[Stored items]
Content starts
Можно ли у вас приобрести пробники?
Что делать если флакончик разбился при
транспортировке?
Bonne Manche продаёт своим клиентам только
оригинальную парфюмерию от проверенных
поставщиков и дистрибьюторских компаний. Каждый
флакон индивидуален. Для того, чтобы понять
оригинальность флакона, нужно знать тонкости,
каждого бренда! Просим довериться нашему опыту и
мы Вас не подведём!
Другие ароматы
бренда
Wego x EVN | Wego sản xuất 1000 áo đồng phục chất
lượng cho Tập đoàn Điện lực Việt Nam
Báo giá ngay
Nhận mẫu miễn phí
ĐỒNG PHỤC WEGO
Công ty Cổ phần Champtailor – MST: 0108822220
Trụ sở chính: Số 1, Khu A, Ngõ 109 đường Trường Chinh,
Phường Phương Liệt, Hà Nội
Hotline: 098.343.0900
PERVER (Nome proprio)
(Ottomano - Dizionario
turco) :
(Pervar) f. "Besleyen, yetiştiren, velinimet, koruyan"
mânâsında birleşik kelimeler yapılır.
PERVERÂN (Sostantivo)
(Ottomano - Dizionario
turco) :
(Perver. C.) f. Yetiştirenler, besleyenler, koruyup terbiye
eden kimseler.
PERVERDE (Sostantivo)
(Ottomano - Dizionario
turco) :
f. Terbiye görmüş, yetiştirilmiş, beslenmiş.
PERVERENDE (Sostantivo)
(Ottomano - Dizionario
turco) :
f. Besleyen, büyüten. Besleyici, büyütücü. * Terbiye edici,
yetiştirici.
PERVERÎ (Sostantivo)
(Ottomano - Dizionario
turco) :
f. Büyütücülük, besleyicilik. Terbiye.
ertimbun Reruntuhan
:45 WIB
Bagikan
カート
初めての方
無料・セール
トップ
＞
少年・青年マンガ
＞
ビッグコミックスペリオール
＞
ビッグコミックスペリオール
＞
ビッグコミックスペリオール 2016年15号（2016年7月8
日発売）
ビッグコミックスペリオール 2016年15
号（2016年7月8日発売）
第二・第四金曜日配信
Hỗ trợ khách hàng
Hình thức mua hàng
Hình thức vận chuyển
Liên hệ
Content ends
> _Activity_: Each record must be repeated exactly as it is.

> _Answer to this task_:
Можно ли у вас приобрести пробники?
Что делать если флакончик разбился при
транспортировке?
Bonne Manche продаёт своим клиентам только
оригинальную парфюмерию от проверенных
поставщиков и дистрибьюторских компаний. Каждый
флакон индивидуален. Для того, чтобы понять
оригинальность флакона, нужно знать тонкости,
каждого бренда! Просим довериться нашему опыту и
мы Вас не подведём!
Другие ароматы
бренда
Wego x EVN | Wego sản xuất 1000 áo đồng phục chất
lượng cho Tập đoàn Điện lực Việt Nam
Báo giá ngay
Nhận mẫu miễn phí
ĐỒNG PHỤC WEGO
Công ty Cổ phần Champtailor – MST: 0108822220
Trụ sở chính: Số 1, Khu A, Ngõ 109 đường Trường Chinh,
Phường Phương Liệt, Hà Nội
Hotline: 098.343.0900
PERVER (Nome proprio)
(Ottomano - Dizionario
turco) :
(Pervar) f. "Besleyen, yetiştiren, velinimet, koruyan"
mânâsında birleşik kelimeler yapılır.
PERVERÂN (Sostantivo)
(Ottomano - Dizionario
turco) :
(Perver. C.) f. Yetiştirenler, besleyenler, koruyup terbiye
eden kimseler.
PERVERDE (Sostantivo)
(Ottomano - Dizionario
turco) :
f. Terbiye görmüş, yetiştirilmiş, beslenmiş.
PERVERENDE (Sostantivo)
(Ottomano - Dizionario
turco) :
f. Besleyen, büyüten. Besleyici, büyütücü. * Terbiye edici,
yetiştirici.
PERVERÎ (Sostantivo)
(Ottomano - Dizionario
turco) :
f. Büyütücülük, besleyicilik. Terbiye.
ertimbun Reruntuhan
:45 WIB
Bagikan
カート
初めての方
無料・セール
トップ
＞
少年・青年マンガ
＞
ビッグコミックスペリオール
＞
ビッグコミックスペリオール
＞
ビッグコミックスペリオール 2016年15号（2016年7月8
日発売）
ビッグコミックスペリオール 2016年15
号（2016年7月8日発売）
第二・第四金曜日配信
Hỗ trợ khách hàng
Hình thức mua hàng
Hình thức vận chuyển
Liên hệ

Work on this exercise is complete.